Many high-energy multistage machines use thrust compensation devices to limit the amount of axial thrust a bearing must accommodate. The BB3-style machine (axially split pump) uses its opposed impeller construction to limit thrust, while a BB5 machine (radially split pump) uses a balance drum or disc arrangement to fix the issue. At the higher end of the pump energy spectrum, despite the use of thrust-limiting devices, there is a need to employ a sleeve tilting pad thrust bearing and lubrication system to handle the axial thrust.
The bearing construction consists of a sleeve bearing mounted inboard of the shaft-mounted thrust collar. Thrust pads are arranged on either side of the thrust collar within the bearing housing to accept thrust in whichever direction it is dictated by the design and the machine’s operating regime. Many pumps thrust outwards, loading the outer pads. There should always be a temperature difference between the loaded and unloaded pads.
When a thrust pad failure occurs, it can be difficult to diagnose the cause. The failure generally comes in the form of excess temperature. Understanding the bearing’s construction and how and why it accommodates thrust can aid diagnosis.
When diagnosing this type of failure, split the problem into two constituents:
- Load: The thrust bearing is trying to deal with more load than it was designed
- Lubrication: The thrust bearing lubrication is compromised – either the condition, amount or temperature
With these constituents, heat is how the failure manifests, but the causes are different.
Lubrication issues can be tracked through the lubrication system and the cooling arrangements. Failure can also be due to oil contamination. Poor maintenance practice can cause failure due to the lube-oil cooler being bypassed after a maintenance event.
Poor oil condition can be caused by a lube oil tank being too small. The short residence time caused the oil effectiveness to be compromised by entrained air. The pump owner had tried to cure a thrust overload problem by increasing the oil flow through the bearing system. This can be solved by understanding the way the bearing works.

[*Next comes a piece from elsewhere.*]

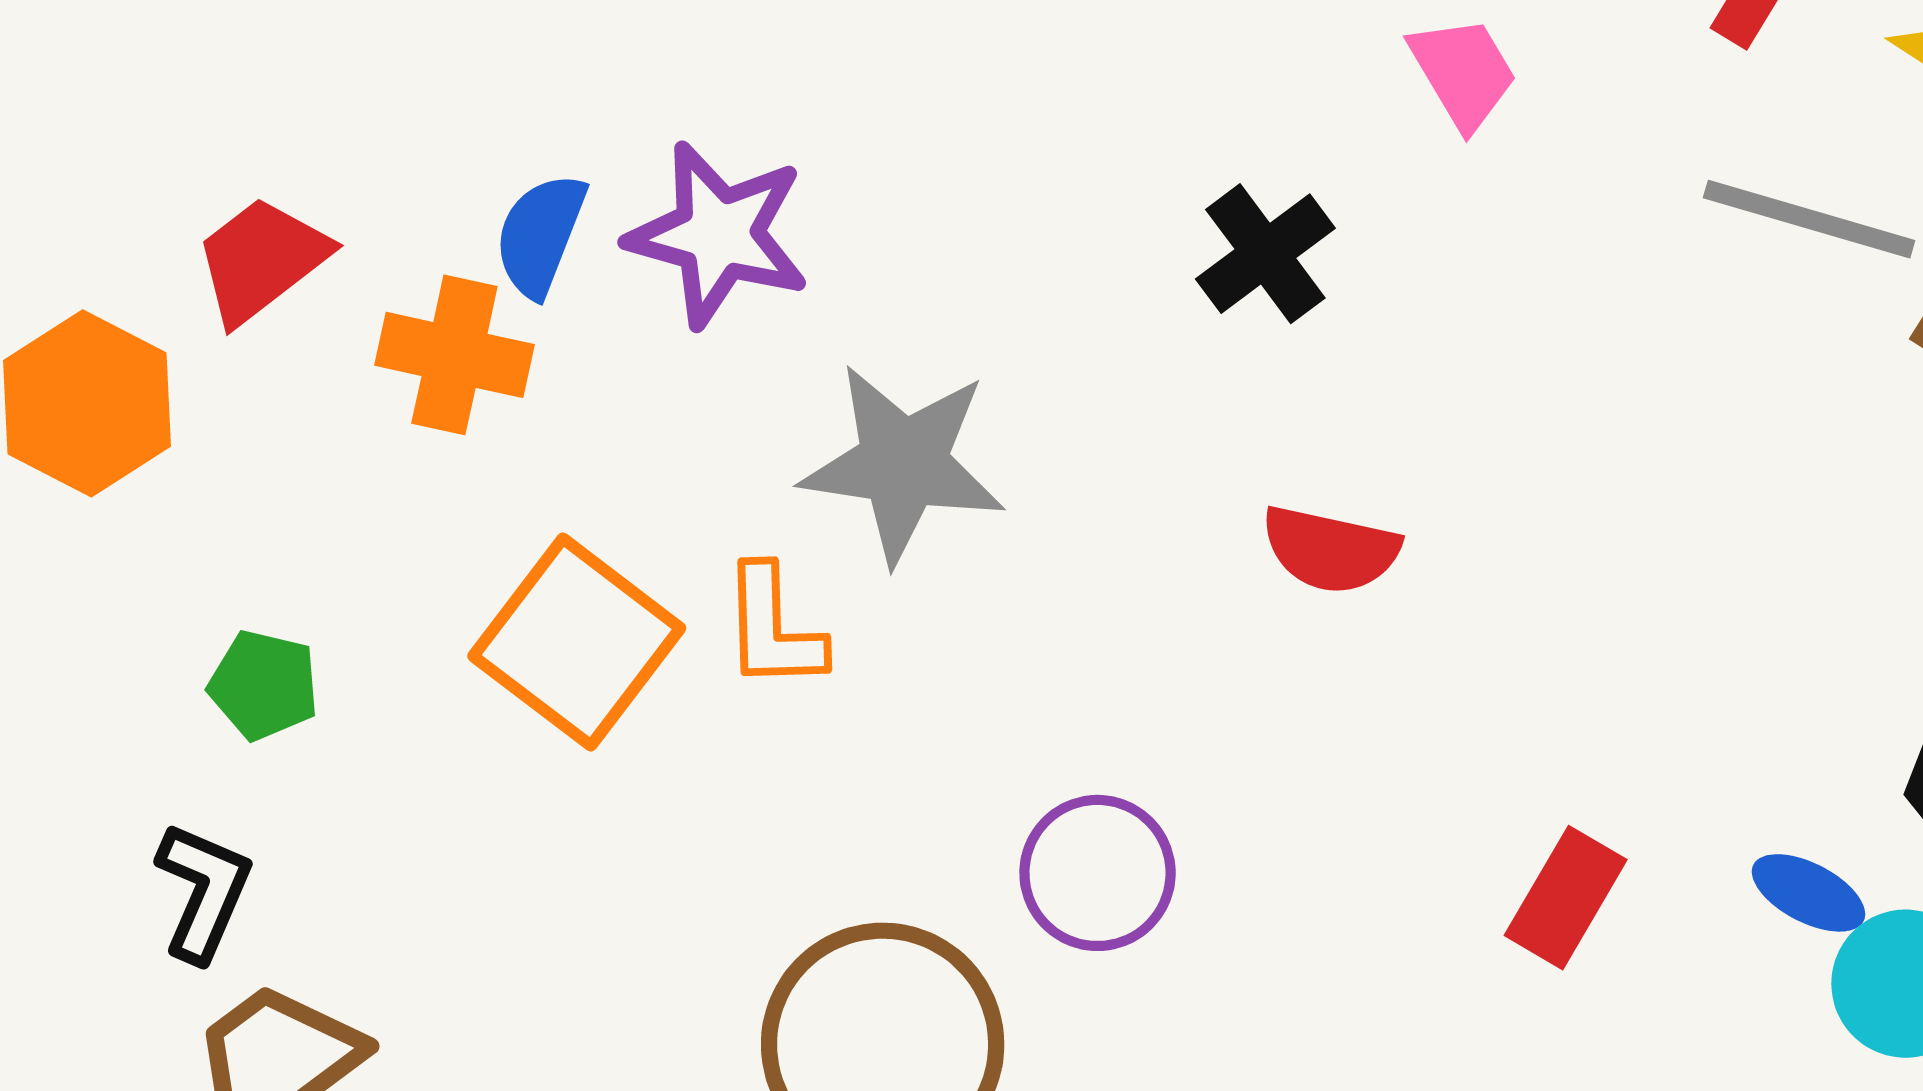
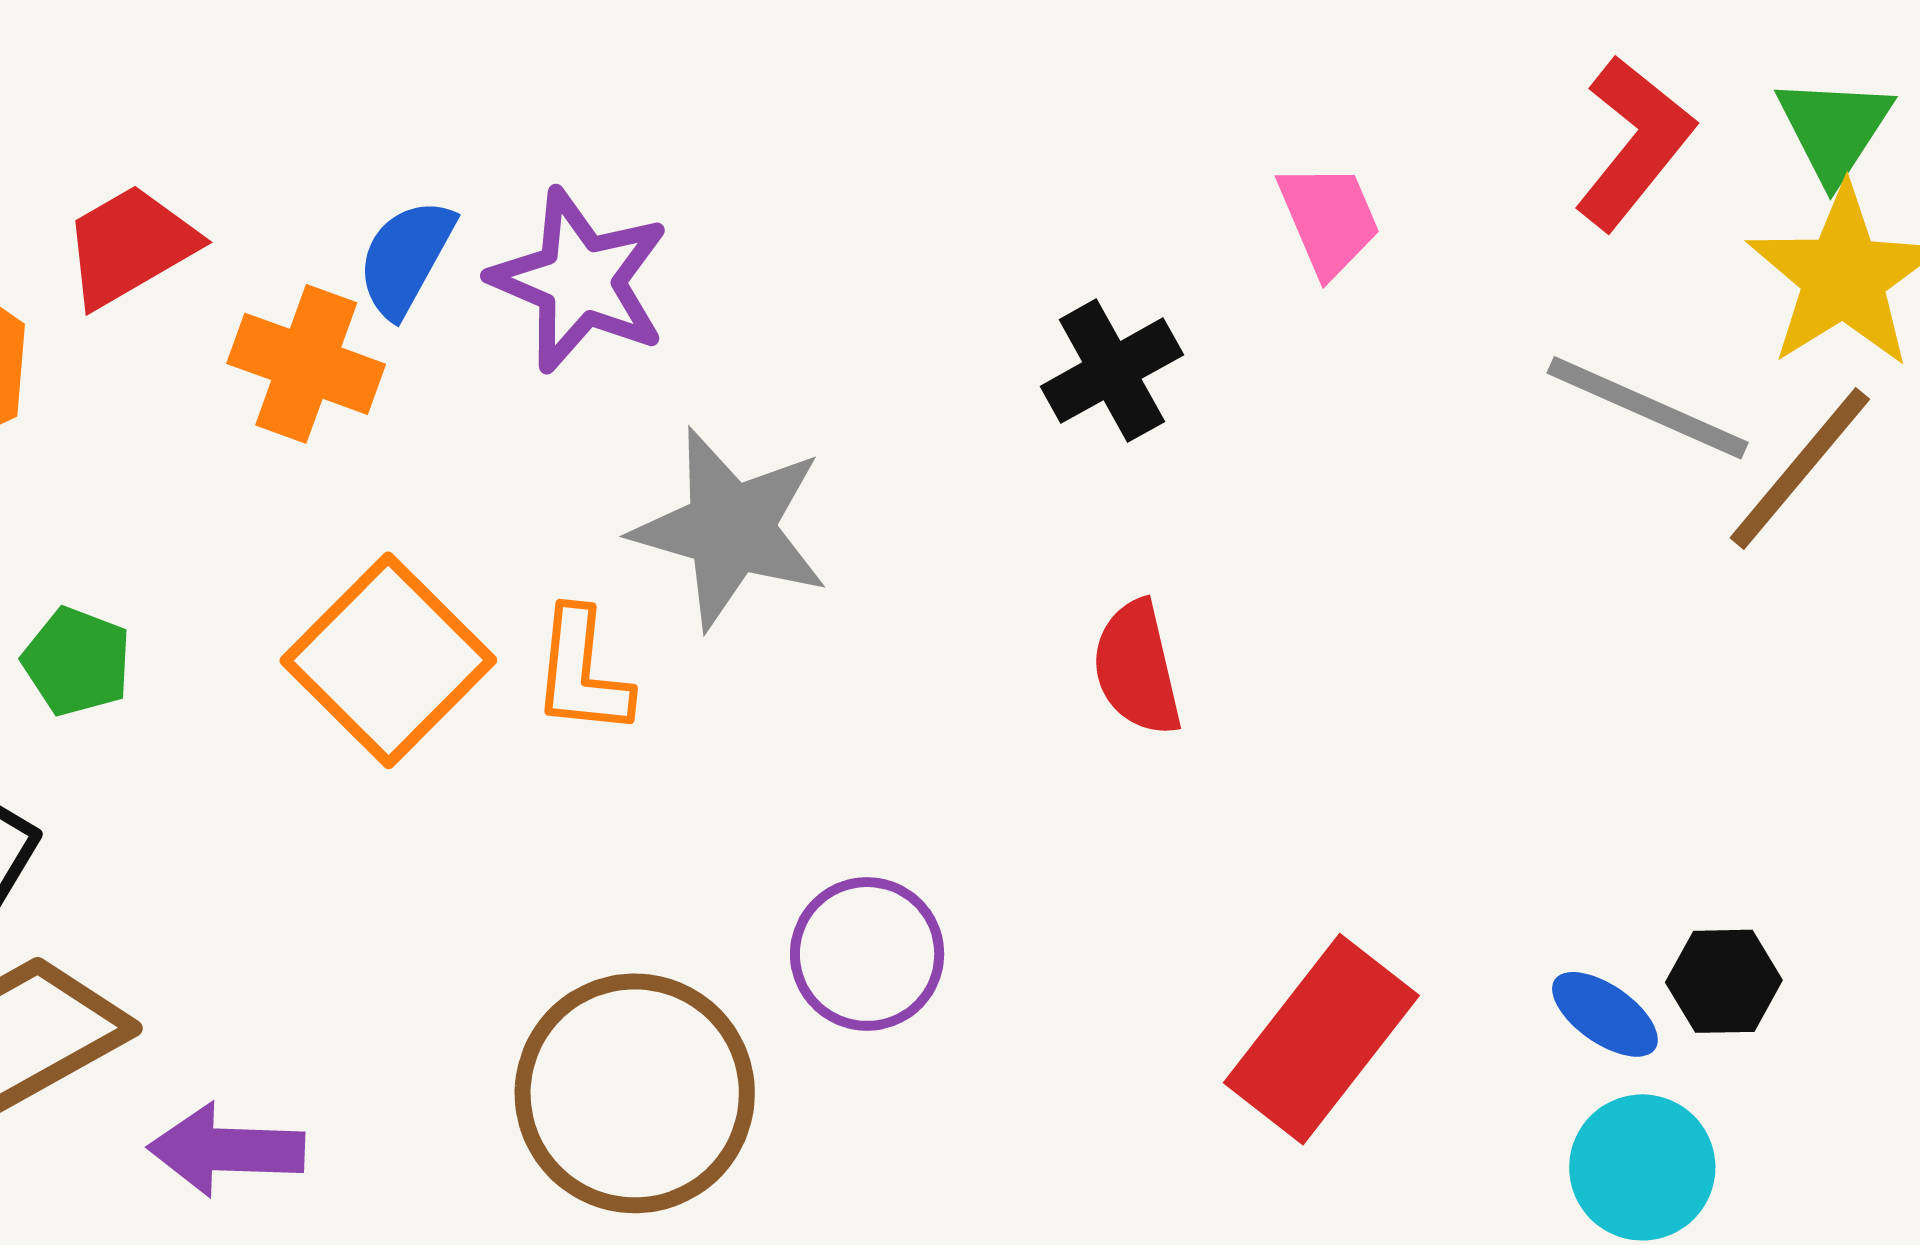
red semicircle: (1330, 550) -> (1137, 668), turned 57
blue ellipse: (1808, 893) -> (1605, 1014), moved
red rectangle: (1566, 898) -> (1321, 1039), size x1.5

To diagnose the thrust bearing problem, look at the direction of the thrust. If it has changed, this may be an indication of the operating conditions or pump condition. Also, look at the level of the thrust versus time during startup. This points to longer standing design problems.
There is valuable information to be gained from the time versus temperature graph available from startup. The graph indicates the level of temperature associated with the thrust and is an indicator of the efficiency and condition of the balancing mechanism.
The effectiveness of the lubrication system at dissipating the heat follows the initial thrust condition. Notice on startup how the thrust comes quickly and the lubrication effectiveness comes into the equation later within the startup cycle.
Understanding this data is a proven way to focus on diagnostic efforts when forensically examining any thrust pad failure.